1. Field of the Invention
The invention relates to an open-end spinning apparatus having a spinning rotor revolving in a rotor housing and a spinning insert being disposed coaxially to the rotor axis and being supported rotatably with respect to the spinning rotor.
German Published, Non-Prosecuted Application DE-OS 25 52 955 discloses an open-end spinning apparatus that has both a spinning rotor and a spinning insert supported rotatably inside the spinning rotor. The spinning rotor has a rotor shaft, constructed as a hollow shaft, that revolves on a support plate bearing. Inside the hollow shaft, a drive and bearing shaft of the spinning insert is supported in roller bearings.
The drive of the spinning rotor and the spinning insert is effected through a common tangential belt. In order to obtain the required differences in rotary speed between the spinning rotor and spinning insert in such rotor spinning apparatuses, drive wharves of the two shafts are dimensioned differently.

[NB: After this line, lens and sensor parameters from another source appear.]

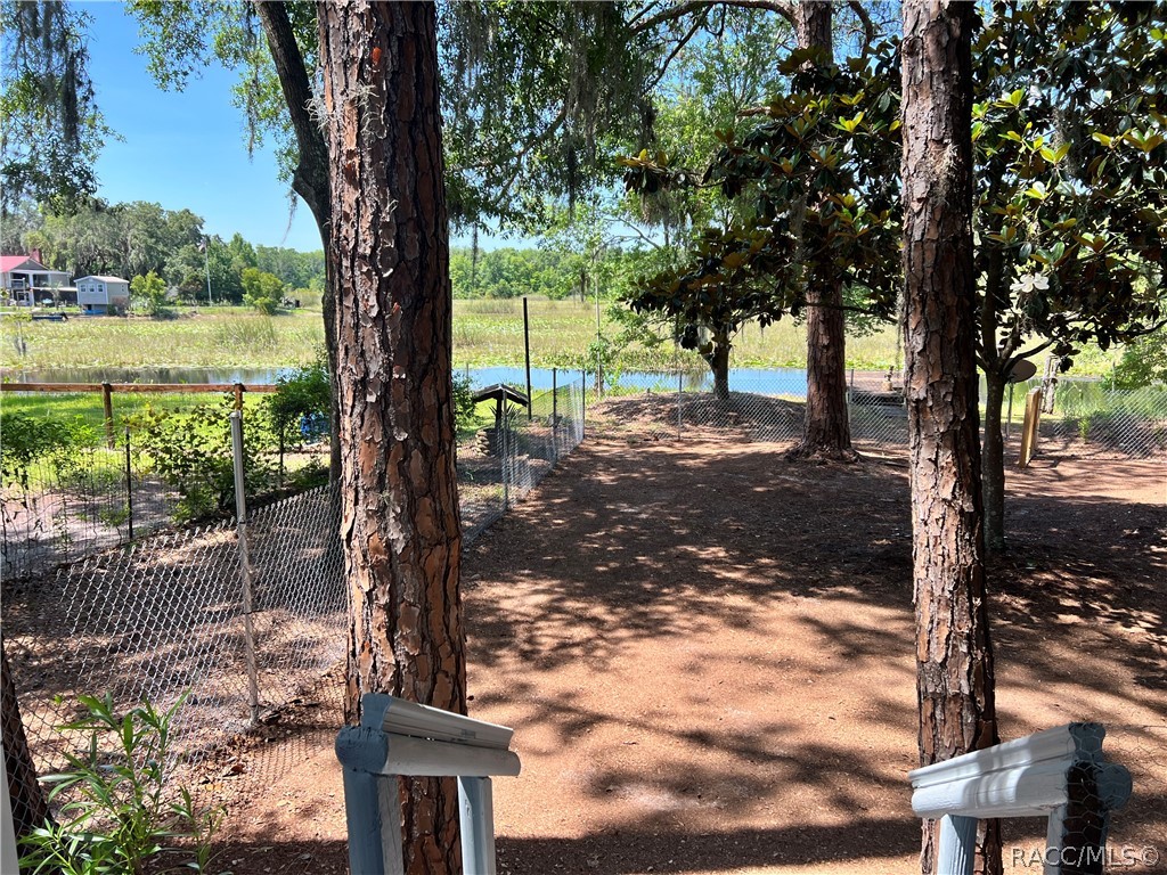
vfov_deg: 53.1
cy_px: 438
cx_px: 584
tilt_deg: -10.3
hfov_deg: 67.3
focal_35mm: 26
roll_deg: +0.3
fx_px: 877
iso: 50
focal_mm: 5.7
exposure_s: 1/769
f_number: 1.5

Open-end rotor spinning apparatuses conceived in that way have not proven themselves in practice.
A further development of the above-mentioned open-end rotor spinning apparatus is the subject of German Published, Non-Prosecuted Application DE 42 25 087 A1. In that known spinning apparatus as well, the spinning rotor with its rotor shaft constructed as a hollow shaft rests on a support disk bearing. Moreover, as described above, roller bearings are disposed inside the hollow shaft and receive the bearing shaft of a spinning insert. The bearing shaft of the spinning insert protrudes beyond the hollow shaft of the spinning rotor in the rear region and is supported through an axial bearing. The drive of the spinning rotor and of the spinning insert are each effected through a separate tangential belt. Since the circumferential speed of the spinning insert must be higher relative to the circumferential speed of the rotor groove by the amount of the yarn draw-off speed, it proves to be very complicated and expensive to control that kind of double drive, in which the speed ratios also change depending on the draw-off speed of the yarn.
It has also already been proposed (in German Published, Non-Prosecuted Application DE 33 02 676 A1) that a spinning insert rotatably supported in the spinning rotor be driven directly by the yarn. Despite the high rotor rpm, that is possible because the relative speed between the spinning rotor and the spinning insert is relatively low. However, in such an apparatus, problems arise in piecing.
Since the bearing of the spinning insert in the rotor must be constructed to run quite smoothly, so as not to put excess strain on the yarn as it entrains the spinning insert, the spinning insert remains far behind upon acceleration of the rotor and must be accelerated by the newly pieced yarn. In that process the yarn is often overloaded, and therefore the piecer fails.